While thinking of the casualties, it should be remembered that for every soldier killed there would have been two or three wounded, and some bodies would not have been recovered. Some of the wounded would have "died from wounds" later.

The History of the Devonshire Regiment records that as a result of action on the 1st of July, the 9th Devons lost 18 out of 19 officers of which 8 were killed. Other ranks suffered 141 killed, 55 missing and 267 wounded. The total was 463 in all  from the 775 officers and men involved in the action. The 8th battalion suffered 2 officers killed and 47 men killed or missing plus 7 officers and 151 men wounded.

 

Among the dead were Captain Martin and Lieutenant William Noel Hodgson, one of the War Poets who wrote under the pen name of "Edward Melbourne". He had a foreboding and shortly before the attack wrote his last poem - "Before the attack" in which he seems to predict his own death.

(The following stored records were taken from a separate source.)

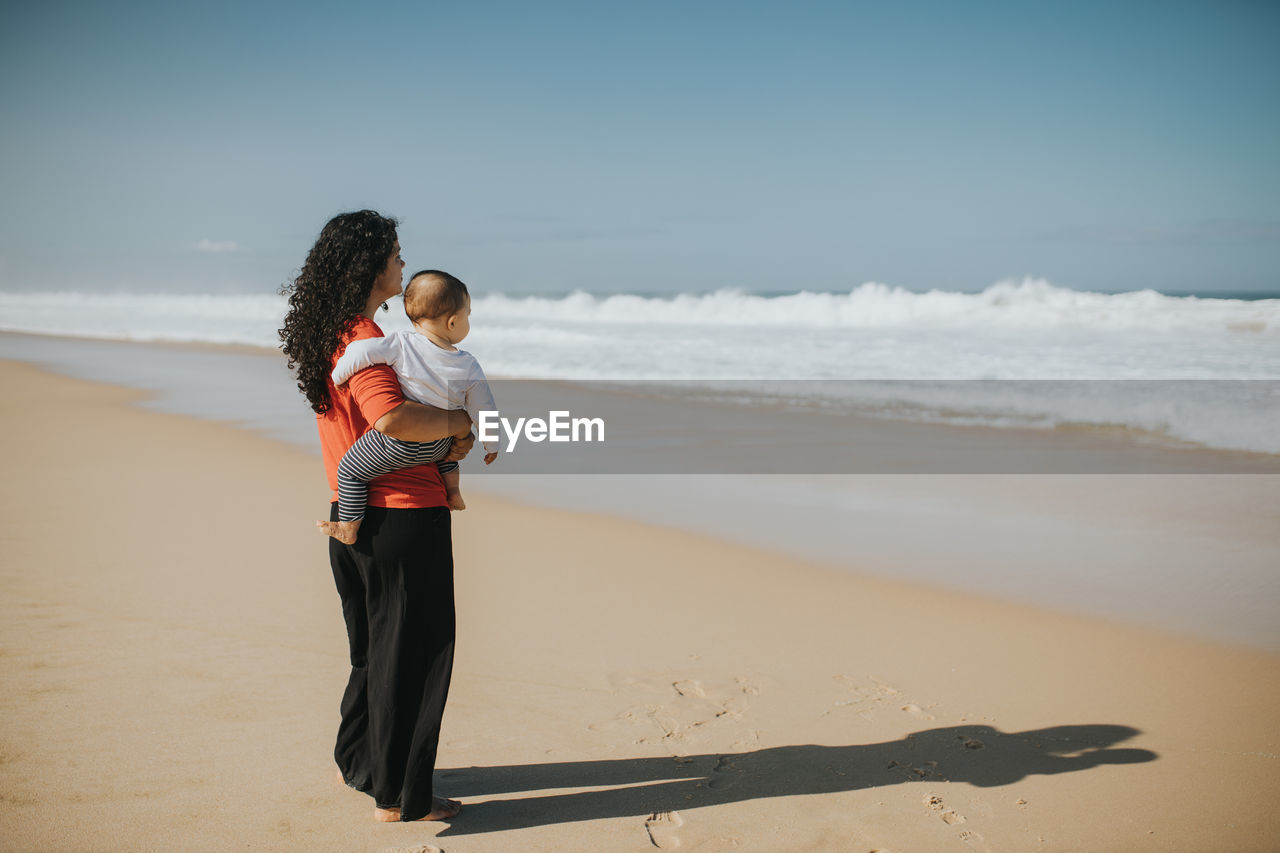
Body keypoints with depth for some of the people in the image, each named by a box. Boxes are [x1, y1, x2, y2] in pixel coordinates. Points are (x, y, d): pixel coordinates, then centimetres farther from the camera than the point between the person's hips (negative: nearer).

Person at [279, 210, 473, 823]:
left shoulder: (329, 335, 12)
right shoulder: (364, 341, -18)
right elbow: (391, 419, -34)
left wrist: (443, 437, 2)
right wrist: (459, 422, -17)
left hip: (354, 517, 9)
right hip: (405, 519, -9)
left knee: (374, 650, 23)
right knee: (413, 656, 3)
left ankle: (357, 763, 37)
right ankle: (400, 797, 13)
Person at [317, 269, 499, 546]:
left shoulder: (402, 344, -15)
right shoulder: (469, 367, -5)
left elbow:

William Noel Hodgson was born in the March Quarter of 1893 in Gloucestershire at Thornbury and at the time of his death, his father was the first Bishop of St. Edmondsbury and Ipswich. Known as "Smiler" by his friends, he was only 23 when he was killed but had already published "Verse and Prose in Peace and War" using the pen name "Edward Milbourne". He received the Military Cross for his bravery in action.

William Noel Hodgson

William Noel Hodgson

9th Battalion, the Devonshire Regiment

Killed 1 July 1916 aged 23

 

BEFORE ACTION

By William Noel Hodgson 

(“Edward Melbourne”)

By all the glories of the day, 
And the cool evening’s benison: 
By the last sunset touch that lay 
Upon the hills when day was done: 
By beauty lavishly outpoured, 
And blessings carelessly received, 
By all the days that I have lived, 
Make me a soldier, Lord. 

By all of all men’s hopes and fears, 
And all the wonders poets sing, 
The laughter of unclouded years, 
And every sad and lovely thing: 
By the romantic ages stored 
With high endeavour that was his, 
By all his mad catastrophes, 
Make me a man, O Lord. 

I, that on my familiar hill 
Saw with uncomprehending eyes 
A hundred of Thy sunsets spill 
Their fresh and sanguine sacrifice, 
Ere the sun swings his noonday sword 
Must say good-bye to all of this:— 
By all delights that I shall miss, 
Help me to die, O Lord.

 

After his death, a senior officer wrote:

"Lieutenant Hodgson, the Bombing Officer, was a particularly fine officer, a most inspiring personality with a great hold on his men, and nearly as much liked and respected by the 8th, as by his own Battalion. His loss was severely felt."